Above the glistening waters of Trillium Bay, the majestic Imperial Hotel awaits its first guests. It’s the summer of 1888, and names like Carnegie, Astor, Pullman, and Bostwick line the premier resort’s registry as society’s elite gather on its grandiose front porch to see – and be seen.
But Chase Bostwick isn’t interested in being seen. As the second son of a wealthy financier, he’s only interested in work – in Chicago – so being tasked by his father to chaperone his wearisome mother and boisterous little sister during their Michigan summer holiday is Chase’s personal purgatory masquerading as paradise – for never was a man more ill-suited to leisure.
Emerson McKenna isn’t interested in being seen, either – but she does want her artistic talents to be noticed. As the illegitimate daughter of a renown portraitist more infamous for his romantic dalliances than for his work, Emerson has schemed her way into a position at the hotel teaching doe-eyed debutantes to paint. She says her goal is to commission enough portraits from the resort’s wealthy patrons to finance her dreams of studying in Paris.
But Chase has his suspicions…
Thinking to ease his ennui, he sets about to unravel the mysteries of this enigmatic Miss and her tattered satchel full of secrets, but what he learns – from her questionable marital status right down to the potentially felonious embellishment of her artistic credentials – leaves him feeling captivated. And protective. When his misplaced chivalry sets in motion events which may do more harm than good, Chase and Emerson must work together to keep her safe – and in his arms.
Tracy Brogan uses charm, laughter, heart-tugging emotion, and an immersive sense of place to bring the Gilded Age version of her popular Trillium Bay to life in Art of the Chase, book one of her new historical romance series: The Bostwicks of Trillium Bay.

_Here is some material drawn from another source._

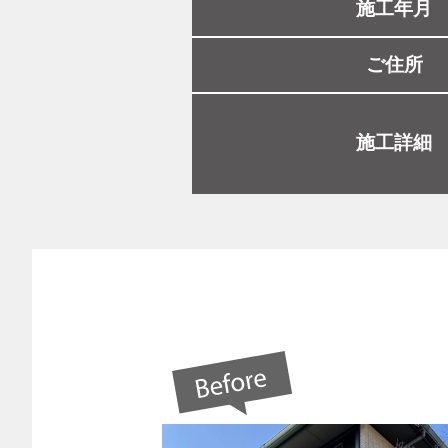
施工年月
ご住所
施工詳細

If you've ever visited Mackinac Island, stayed in the Grand Hotel, or viewed it in photos - or on the big screen in Somewhere in Time - you will no doubt recognize it's elegant influence on Trillium Bay's Imperial Hotel. Brogan brings every nook, cranny, sweeping lake-front lawn, and iconic front porch niche to life in her fictional version, evoking sweet memories for those of us who have visited the real thing and vivid mental paintings of how it - as well as her fictional version - might have been in years gone by. The hotel, like the island itself, is a nuanced character is its own right in this book, helping to offer insight into the lives and personalities of both hard-working staff and privileged guests.
As for the actual characters, Brogan offers up a collection of diverse, well-developed individuals who open windows into the lives of the rich and famous of the time and those whose job it is to serve them. There's the snobbish society maven, who may or may not be more complex than she seems, a teen society miss with a kind heart and unexpected ambitions, a supercilious desk clerk, hyper social director, business-savvy hotel owner, awkward wallflowers, and more. But at the heart of the tale are Chase and Jo (Emerson), two characters from different social classes with more in common than one would imagine, an undeniable attraction, and future plans that do not include the other. I really enjoyed the deft touch Brogan used in bringing them to life, how she slowly unfurled their layers, allowing us into their thoughts and hearts as they, and their relationship, evolved; the light hand she used that celebrated the laughter and joy of falling in love while at the same time keeping the realities of their situation firmly in play. It's a delicate balance between the magic of a summer romance on the island and the reality of city life within an elite society that is likely to never accept the choice of Chase's heart.
Art of the Chase is a story that is charming, humorous, thought provoking, glittering, heart-tugging, and utterly romantic. I turned the final page with a smile on my face, a happy sigh in my heart, and eagerness for the next chapter of The Bostwicks of Trillium Bay.